▶ Texto de lectura:
»»

Hace más de 30 años, cuando yo estudiaba la carrera de economía en el Tecnológico de Monterrey, leí en una revista acerca de cierta reunión cumbre en la que participaban, como suele ocurrir, gobernantes del primer mundo y de los países subdesarrollados.

El líder de una nación industrializada planteó ahí la necesidad de cerrar fábricas contaminantes para cuidar el medio ambiente. Después de eso, habló el presidente de un país pobre: "Me parece muy bien lo que ustedes van a hacer. Por favor, las fábricas contaminantes que cierren mándenlas a la ciudad en la que yo resido. Nos hacen falta, necesitamos empleos, no tenemos nada. Un poco o un mucho de smog lo podemos soportar. Pero sin trabajos y sin producción vamos directo a la peor de la crisis, y de ahí al estallido social".

He leído en Reforma que Felipe Calderón y su familia, aterrorizados por los brotes de influenza, viven aislados en Los Pinos. Es tanto su temor, que Calderón hasta recibe a sus colaboradores en áreas abiertas, es decir, en terrazas y jardines. Respeto los miedos de la familia Calderón porque cada quien tiene los suyos. Lo que me parece absolutamente insensato, a una semana de que se presentara la crisis por la aparición del nuevo virus humano, es que por esa paranoia el presidente espurio haya decidido paralizar a la economía mexicana.

Eso estuvo bien hecho, dirán los lambiscones de siempre, como hoy sábado expresó en su columna semanal el ex secretario particular de Ernesto Zedillo, Liébano Sáenz.

Muy bien, aceptaré, solo parar hacer posible la discusión, que gracias a Calderón y a su secretario de Salud, el doctor Córdova, la sociedad mexicana va a ser a partir de ahora una de las más sanas del mundo. Pero lo que me preocupa es el costo que se está pagando para conseguirlo.

Ha quedado destruido el sector turístico, que es el cuarto generador de divisas en México y que da empleo en forma directa a millones de personas.

Miles de comercios se han quedado sin clientes y, por lo tanto, no tardan en irse a la quiebra, dejando en la calle a innumerables mexicanos.

««

(Objetos guardados de una colección)
»»

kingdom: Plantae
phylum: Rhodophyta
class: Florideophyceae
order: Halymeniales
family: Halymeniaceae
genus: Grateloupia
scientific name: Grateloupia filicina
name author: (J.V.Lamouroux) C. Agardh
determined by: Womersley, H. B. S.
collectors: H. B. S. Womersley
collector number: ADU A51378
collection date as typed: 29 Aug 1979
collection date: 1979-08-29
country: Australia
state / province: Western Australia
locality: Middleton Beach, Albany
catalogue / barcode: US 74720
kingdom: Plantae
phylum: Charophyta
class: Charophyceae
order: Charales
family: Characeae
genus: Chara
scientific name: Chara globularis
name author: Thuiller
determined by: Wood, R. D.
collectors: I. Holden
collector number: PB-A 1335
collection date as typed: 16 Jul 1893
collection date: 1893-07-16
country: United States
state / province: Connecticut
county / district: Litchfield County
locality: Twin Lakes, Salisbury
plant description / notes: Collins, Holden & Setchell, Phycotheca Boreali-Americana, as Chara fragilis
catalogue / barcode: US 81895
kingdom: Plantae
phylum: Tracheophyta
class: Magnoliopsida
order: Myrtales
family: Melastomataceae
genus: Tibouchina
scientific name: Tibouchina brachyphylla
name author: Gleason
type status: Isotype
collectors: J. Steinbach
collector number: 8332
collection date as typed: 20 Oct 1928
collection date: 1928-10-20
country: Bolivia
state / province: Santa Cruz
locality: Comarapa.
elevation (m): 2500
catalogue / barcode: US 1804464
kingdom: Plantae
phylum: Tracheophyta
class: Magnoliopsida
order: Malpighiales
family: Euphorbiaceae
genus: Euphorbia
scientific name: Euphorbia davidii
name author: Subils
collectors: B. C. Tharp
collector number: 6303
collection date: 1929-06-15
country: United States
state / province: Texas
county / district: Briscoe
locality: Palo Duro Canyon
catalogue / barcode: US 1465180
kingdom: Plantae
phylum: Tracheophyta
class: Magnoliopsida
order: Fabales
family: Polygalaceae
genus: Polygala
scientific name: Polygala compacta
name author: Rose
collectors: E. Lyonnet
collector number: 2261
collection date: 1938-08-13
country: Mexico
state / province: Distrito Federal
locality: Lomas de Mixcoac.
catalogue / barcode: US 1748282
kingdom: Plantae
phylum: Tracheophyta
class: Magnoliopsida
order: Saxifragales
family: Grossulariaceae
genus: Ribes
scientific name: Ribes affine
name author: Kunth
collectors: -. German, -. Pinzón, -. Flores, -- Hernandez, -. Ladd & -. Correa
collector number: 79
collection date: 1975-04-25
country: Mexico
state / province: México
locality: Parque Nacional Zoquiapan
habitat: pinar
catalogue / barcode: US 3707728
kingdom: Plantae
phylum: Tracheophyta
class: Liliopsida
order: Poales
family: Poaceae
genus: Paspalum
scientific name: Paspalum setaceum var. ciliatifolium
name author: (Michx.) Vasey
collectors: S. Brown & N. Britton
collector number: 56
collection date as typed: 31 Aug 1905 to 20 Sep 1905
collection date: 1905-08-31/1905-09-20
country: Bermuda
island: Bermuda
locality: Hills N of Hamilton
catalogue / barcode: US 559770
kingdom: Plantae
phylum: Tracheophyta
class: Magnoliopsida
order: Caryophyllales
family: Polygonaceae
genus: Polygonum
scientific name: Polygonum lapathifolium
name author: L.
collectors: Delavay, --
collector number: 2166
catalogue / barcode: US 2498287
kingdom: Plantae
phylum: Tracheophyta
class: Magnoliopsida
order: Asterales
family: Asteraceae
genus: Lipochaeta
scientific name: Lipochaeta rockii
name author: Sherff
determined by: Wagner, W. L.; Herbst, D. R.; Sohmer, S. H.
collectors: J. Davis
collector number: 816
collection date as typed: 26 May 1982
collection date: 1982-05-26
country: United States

««

Por favor, según el texto de lectura, ¿dónde viven aislados Felipe Calderón y su familia? Los registros son material aparte del texto de lectura.

En Los Pinos.